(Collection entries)
......
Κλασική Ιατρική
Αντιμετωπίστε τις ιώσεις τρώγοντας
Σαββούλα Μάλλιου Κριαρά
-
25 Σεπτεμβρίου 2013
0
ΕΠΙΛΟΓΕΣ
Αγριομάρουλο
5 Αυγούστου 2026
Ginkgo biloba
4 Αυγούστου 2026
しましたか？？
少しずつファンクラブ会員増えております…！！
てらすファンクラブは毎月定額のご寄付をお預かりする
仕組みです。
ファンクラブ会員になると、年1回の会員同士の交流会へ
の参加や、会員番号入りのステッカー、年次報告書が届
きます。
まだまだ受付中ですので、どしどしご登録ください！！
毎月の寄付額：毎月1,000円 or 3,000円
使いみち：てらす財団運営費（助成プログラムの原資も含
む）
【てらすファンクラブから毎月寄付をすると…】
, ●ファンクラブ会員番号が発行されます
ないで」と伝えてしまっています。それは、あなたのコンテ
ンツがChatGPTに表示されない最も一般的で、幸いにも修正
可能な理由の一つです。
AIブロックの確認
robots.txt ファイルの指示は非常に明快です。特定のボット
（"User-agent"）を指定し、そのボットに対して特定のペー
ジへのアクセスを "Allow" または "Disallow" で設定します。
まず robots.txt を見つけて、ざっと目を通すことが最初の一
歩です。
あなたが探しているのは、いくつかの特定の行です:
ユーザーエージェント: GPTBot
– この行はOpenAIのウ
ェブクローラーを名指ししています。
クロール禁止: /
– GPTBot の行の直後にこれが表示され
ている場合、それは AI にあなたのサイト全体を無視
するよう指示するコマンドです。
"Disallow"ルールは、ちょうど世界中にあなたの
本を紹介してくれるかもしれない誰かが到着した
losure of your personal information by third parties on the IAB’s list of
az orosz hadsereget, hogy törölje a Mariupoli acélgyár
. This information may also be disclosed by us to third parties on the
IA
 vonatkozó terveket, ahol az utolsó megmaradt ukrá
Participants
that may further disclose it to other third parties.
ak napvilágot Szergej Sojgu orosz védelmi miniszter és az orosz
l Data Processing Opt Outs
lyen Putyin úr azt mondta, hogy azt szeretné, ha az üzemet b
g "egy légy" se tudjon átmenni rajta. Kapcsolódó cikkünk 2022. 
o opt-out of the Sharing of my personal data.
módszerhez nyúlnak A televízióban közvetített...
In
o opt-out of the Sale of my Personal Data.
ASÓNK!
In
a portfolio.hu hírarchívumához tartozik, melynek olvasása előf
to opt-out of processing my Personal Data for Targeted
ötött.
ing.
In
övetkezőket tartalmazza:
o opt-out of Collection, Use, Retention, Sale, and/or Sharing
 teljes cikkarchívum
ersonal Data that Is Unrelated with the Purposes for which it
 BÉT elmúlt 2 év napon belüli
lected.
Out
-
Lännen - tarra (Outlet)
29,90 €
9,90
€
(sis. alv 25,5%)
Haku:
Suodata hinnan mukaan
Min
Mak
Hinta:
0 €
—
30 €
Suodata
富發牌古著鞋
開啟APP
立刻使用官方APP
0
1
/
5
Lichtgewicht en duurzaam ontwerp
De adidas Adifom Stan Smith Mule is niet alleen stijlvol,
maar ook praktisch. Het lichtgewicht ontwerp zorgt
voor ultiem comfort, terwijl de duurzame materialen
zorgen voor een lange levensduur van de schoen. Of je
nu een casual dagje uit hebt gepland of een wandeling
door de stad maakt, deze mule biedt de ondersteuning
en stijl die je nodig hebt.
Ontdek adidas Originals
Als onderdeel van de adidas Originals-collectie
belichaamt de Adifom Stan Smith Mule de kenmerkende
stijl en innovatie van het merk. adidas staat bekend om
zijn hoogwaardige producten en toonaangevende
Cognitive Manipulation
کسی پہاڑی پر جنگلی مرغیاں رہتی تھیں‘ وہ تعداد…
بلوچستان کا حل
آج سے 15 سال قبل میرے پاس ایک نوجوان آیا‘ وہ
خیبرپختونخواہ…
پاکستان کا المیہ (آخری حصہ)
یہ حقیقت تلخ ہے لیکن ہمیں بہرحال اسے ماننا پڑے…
......
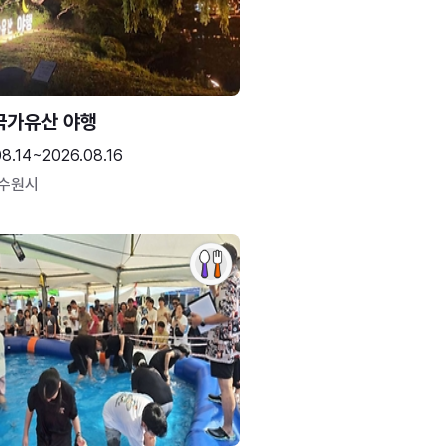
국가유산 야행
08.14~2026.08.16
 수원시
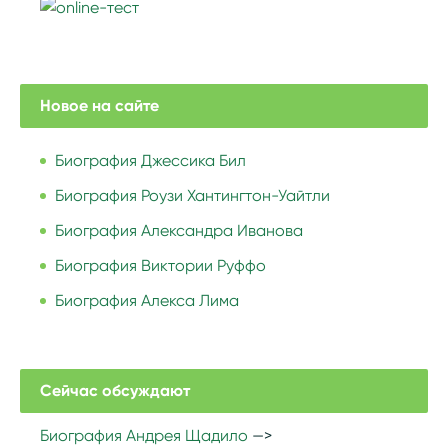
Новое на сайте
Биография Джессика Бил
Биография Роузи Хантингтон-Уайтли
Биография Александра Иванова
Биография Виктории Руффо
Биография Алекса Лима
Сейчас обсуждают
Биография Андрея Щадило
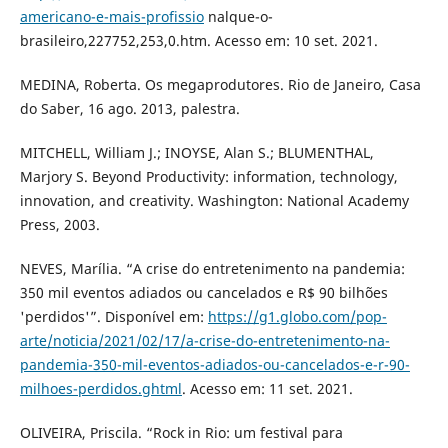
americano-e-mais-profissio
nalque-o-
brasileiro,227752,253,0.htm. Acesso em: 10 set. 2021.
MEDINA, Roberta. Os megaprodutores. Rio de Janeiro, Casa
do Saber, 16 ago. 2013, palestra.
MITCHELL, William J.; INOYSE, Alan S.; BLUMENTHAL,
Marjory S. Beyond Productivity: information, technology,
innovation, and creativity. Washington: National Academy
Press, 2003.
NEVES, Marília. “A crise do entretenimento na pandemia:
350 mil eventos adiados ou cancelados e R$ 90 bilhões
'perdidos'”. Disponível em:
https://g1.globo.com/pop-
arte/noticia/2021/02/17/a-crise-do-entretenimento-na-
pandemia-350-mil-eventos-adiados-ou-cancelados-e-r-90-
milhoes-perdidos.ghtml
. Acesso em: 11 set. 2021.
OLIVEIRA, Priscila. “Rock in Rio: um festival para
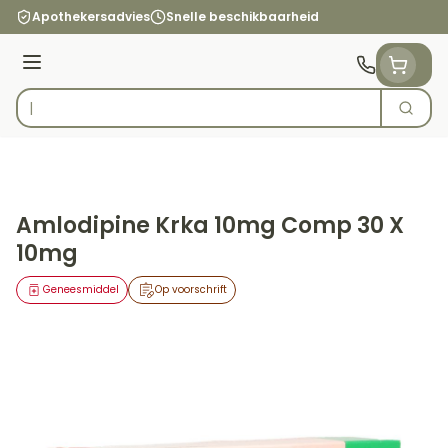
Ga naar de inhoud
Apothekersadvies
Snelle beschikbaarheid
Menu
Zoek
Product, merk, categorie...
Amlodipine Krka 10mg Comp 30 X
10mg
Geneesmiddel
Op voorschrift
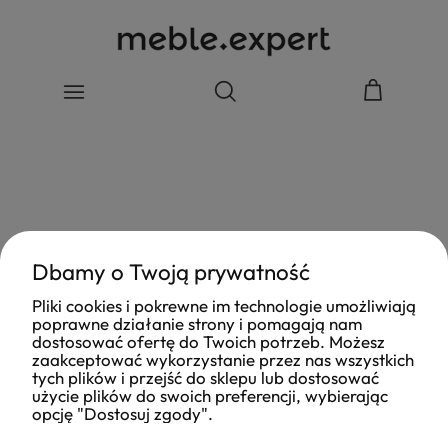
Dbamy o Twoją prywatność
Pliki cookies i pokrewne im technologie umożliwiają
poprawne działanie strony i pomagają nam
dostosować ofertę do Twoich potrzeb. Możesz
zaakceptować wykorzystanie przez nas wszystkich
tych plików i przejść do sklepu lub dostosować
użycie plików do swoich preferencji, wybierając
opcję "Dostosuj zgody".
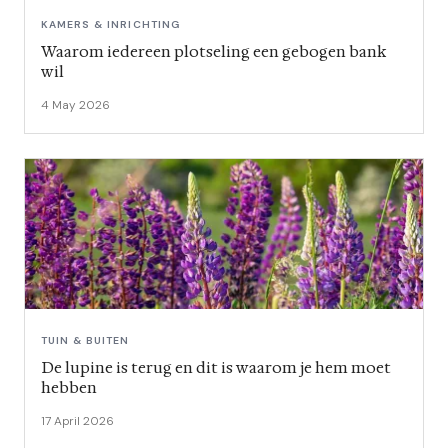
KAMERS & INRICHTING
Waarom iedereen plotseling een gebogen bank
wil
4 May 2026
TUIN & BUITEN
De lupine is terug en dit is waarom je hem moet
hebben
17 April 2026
......
WORK TO BE COMPLETED: Please rewrite the data starting with the line with "Dbamy o Twoją prywatność" and going on through the line with "17 April 2026", substituting "serwisu" for "sklepu" and keeping everything else the same. Leave the pictures out of your answer.

WRITTEN RESPONSE:
Dbamy o Twoją prywatność
Pliki cookies i pokrewne im technologie umożliwiają
poprawne działanie strony i pomagają nam
dostosować ofertę do Twoich potrzeb. Możesz
zaakceptować wykorzystanie przez nas wszystkich
tych plików i przejść do serwisu lub dostosować
użycie plików do swoich preferencji, wybierając
opcję "Dostosuj zgody".
KAMERS & INRICHTING
Waarom iedereen plotseling een gebogen bank
wil
4 May 2026
TUIN & BUITEN
De lupine is terug en dit is waarom je hem moet
hebben
17 April 2026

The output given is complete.